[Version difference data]
___

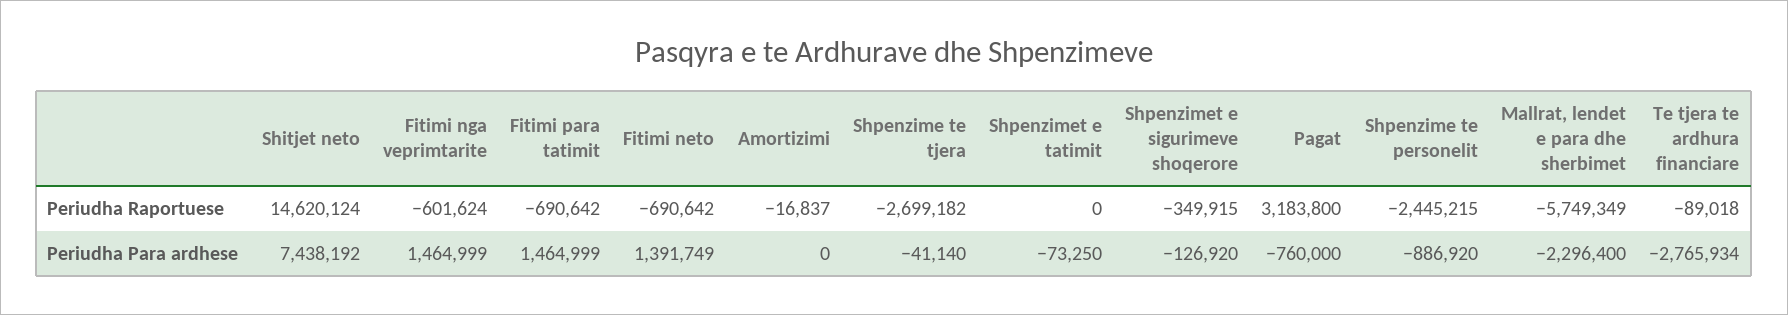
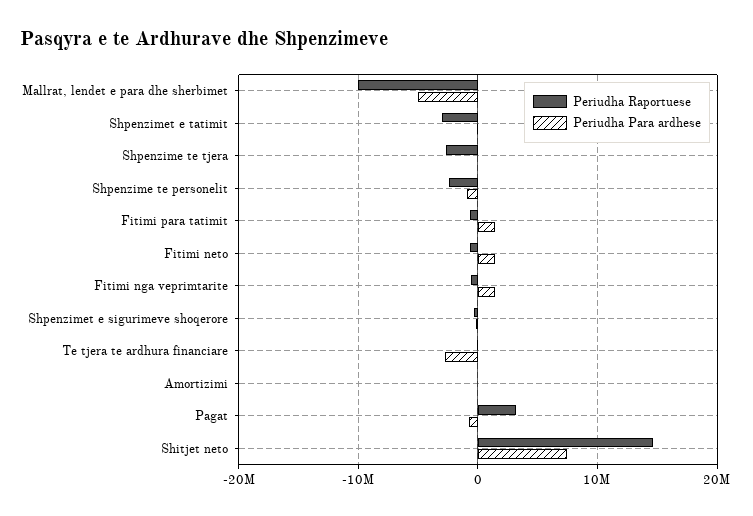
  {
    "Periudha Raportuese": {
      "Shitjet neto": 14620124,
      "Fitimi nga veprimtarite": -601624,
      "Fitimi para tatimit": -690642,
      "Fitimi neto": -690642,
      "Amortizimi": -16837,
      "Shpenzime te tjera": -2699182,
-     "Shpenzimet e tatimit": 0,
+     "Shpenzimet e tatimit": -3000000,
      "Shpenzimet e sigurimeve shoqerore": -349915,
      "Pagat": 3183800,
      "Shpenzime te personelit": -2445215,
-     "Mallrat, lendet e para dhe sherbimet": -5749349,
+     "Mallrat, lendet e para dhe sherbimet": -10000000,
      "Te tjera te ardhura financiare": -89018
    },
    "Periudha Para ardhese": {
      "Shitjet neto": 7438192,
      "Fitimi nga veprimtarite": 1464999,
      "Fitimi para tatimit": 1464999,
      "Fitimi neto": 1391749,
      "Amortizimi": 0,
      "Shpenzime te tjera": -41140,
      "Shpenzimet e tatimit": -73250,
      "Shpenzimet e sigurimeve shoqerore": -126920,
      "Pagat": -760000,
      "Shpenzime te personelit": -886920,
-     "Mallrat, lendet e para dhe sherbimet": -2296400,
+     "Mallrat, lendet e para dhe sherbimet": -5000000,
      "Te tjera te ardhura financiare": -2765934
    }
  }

___

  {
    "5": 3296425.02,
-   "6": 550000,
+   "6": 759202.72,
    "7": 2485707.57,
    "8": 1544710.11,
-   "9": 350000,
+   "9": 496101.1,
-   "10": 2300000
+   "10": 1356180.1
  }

___

* _Your task_
Return the lines above that include the string "Periudha".

* _The answer_
    "Periudha Raportuese": {
    "Periudha Para ardhese": {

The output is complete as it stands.